With its Maritime Assets segment, the Rickmers Group acts as asset manager for its own and for third-party vessels, initiates and coordinates vessel projects, arranges financing and acquires, charters out and sells vessels. In the Maritime Services business segment, the Rickmers Group provides ship management for Rickmers Group’s own and for third party vessels, including technical and operational management, crewing, newbuilding supervision and advisory and insurance-related services. In the Rickmers-Linie business segment, the Rickmers Group offers global breakbulk, heavy lift and project cargoes liner services and individual sailings complementing the liner services.  

Press enquiries:

Kirchhoff Consult AG
Sebastian Bucher
T: +49 (0)40 60 91 86 18 
F: +49 (0)40 60 91 86 60
E: sebastian.bucher@kirchhoff.de

Bond hotline:

T: +49 (0)40 609 411 422 (Mondays to Fridays 9 am to 6 pm)
E: anleihe@rickmers.com 


This press release does not constitute an offer to sell nor an invitation for an offer to buy or subscribe for any securities of Rickmers Holding GmbH & Cie. KG. The public offering of the notes in the Federal Republic of Germany, the Republic of Austria and the Grand Duchy of Luxembourg which was made exclusively on the basis of a prospectus approved by the Luxembourg securities and markets authority (Commission de Surveillance du Secteur Financier- CSSF) on 14 May 2013 with notification issued to the German Financial Services Regulatory Authority (BaFin) and Austrian Financial Market Authority (FMA) and available on the company's website at www.rickmers.com (> Investor Relations > Bond) and from the company's head office (Neumühlen 19, 22763 Hamburg), has been closed. 
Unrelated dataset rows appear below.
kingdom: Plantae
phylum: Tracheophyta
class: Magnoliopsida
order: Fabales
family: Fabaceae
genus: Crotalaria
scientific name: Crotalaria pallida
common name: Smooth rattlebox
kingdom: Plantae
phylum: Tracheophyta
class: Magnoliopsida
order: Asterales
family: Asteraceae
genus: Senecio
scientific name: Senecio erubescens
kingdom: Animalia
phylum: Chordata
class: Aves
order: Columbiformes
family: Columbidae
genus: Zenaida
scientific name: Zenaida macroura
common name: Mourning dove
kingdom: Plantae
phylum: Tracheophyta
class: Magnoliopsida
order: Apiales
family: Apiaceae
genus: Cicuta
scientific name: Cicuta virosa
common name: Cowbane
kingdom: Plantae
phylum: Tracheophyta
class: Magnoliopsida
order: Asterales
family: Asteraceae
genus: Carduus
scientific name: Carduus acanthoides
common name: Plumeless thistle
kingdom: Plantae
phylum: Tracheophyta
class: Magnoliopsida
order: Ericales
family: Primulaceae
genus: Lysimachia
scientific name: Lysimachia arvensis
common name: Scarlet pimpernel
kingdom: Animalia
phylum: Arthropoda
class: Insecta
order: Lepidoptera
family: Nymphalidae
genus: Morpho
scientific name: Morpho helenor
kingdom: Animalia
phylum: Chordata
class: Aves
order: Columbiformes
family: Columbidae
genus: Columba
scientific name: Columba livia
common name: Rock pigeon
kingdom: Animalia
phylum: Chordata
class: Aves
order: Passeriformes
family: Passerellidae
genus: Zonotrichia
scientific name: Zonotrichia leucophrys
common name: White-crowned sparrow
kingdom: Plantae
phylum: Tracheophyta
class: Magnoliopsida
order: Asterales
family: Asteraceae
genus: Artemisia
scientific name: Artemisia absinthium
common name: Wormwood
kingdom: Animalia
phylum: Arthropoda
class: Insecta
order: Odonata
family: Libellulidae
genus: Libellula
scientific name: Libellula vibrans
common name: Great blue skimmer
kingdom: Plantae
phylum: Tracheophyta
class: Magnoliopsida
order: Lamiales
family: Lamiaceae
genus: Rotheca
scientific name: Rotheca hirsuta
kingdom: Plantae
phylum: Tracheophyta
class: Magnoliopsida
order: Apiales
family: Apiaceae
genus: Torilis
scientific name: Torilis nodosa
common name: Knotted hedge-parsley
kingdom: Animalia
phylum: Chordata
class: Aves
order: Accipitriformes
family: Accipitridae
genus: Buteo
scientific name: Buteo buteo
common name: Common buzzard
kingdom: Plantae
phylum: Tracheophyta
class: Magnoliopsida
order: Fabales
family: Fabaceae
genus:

This press release and the information contained therein may not be distributed, directly or indirectly, in or into the United States of America, Canada, Australia or Japan or in any other jurisdiction, in which such distribution is not allowed. Any infringement of this limitation can be a breach of securities law regulations of these countries.

This press release contains forward-looking statements. Forward-looking statements include all statement that do not describe past details, but concepts such as 'believe', 'assume', 'expect', 'suppose', 'estimate', 'plan', 'intend', 'could' or similar formulations. These forward-looking statements are subject to natural risks and imponderables that refer to future results and to present-day assumptions and estimates of Rickmers Holding GmbH & Cie. KG that might never occur in the future, or not as supposed. They do not represent any guarantee of the occurrence of future results or services of Rickmers Holding GmbH & Cie. KG and the actual financial situation and the actually achieved results of Rickmers Holding GmbH & Cie. KG, such as the overall economic development and the legal framework, can vary considerably from expectations explicitly or implicitly expressed in future-looking statements and may not fulfil these. . Rickmers Holding GmbH & Cie. KG is not responsible for updating or correcting forward-looking statements expressed here or to adjust forward-looking statements to future results or developments.